Washington—Today the Archives of Internal Medicine will publish “Meat Intake and Mortality,” a study from a National Cancer Institute team of epidemiologists. The study’s authors claim to have found a relationship between meat consumption and the overall risk of death for white Americans over 50.
But their own data indicate that smoking and a lack of physical activity are strong predictors of early death—facts which have been known for decades. And according to “Meat Intake and Mortality,” there is even a relationship between marriage and the risk of death.
Today David Martosko, the Director of Research at the nonprofit Center for Consumer Freedom, cautioned reporters and policymakers against jumping to conclusions in response to this study’s statistical assumptions and vague measurements.

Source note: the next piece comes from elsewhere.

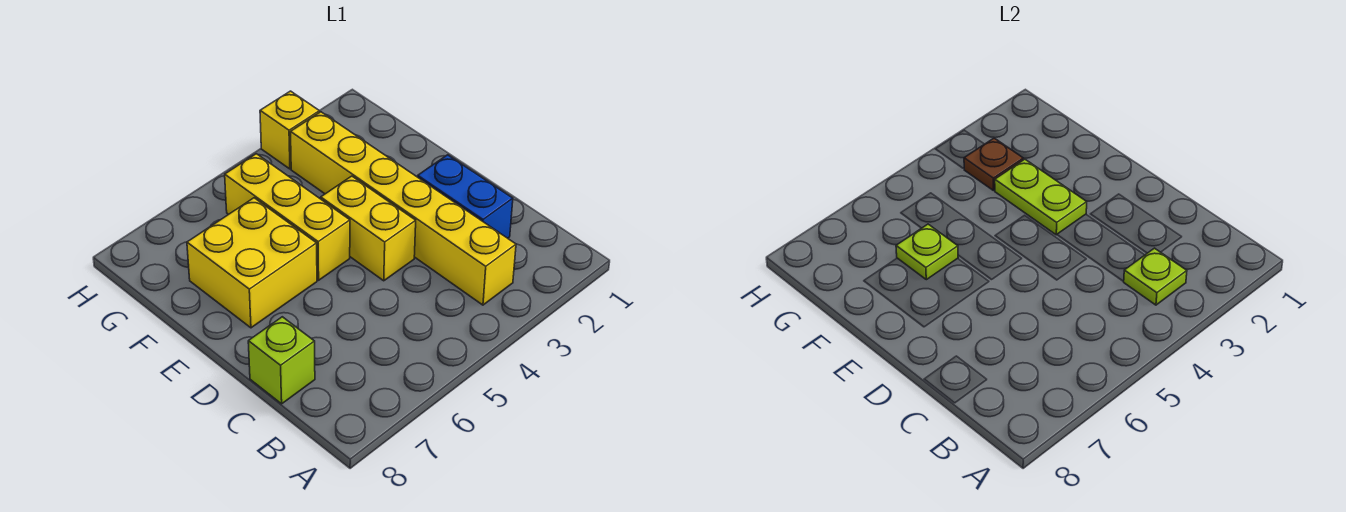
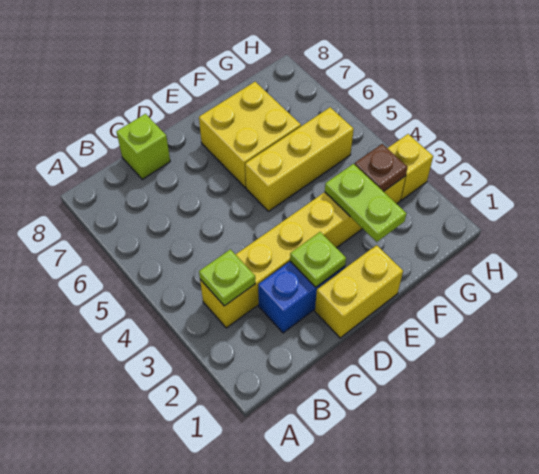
yellow brick D4:E4 level 1 -> yellow brick D1:E1 level 1
lime plate E3:F3 level 2 -> lime plate F2:F3 level 2
lime plate F6 level 2 -> lime plate D2 level 2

“It’s ridiculous to try to separate our diets from our lifestyles,” Martosko said. “Nobody eats in a vacuum, and countless variables go into figuring out when we die. This study’s data connect mortality with smoking, a lack of exercise, taking daily vitamins, and even marriage. It’s silly to suggest that any single factor is the biggest one.”
Martosko continued: “Americans should eat a variety of foods, including meat, dairy, whole grains, fruits, and vegetables. All things in moderation. Move your body to burn calories. Take the stairs. Sweat a little. Don’t smoke. Anything beyond this kind of simple advice is pure guesswork.”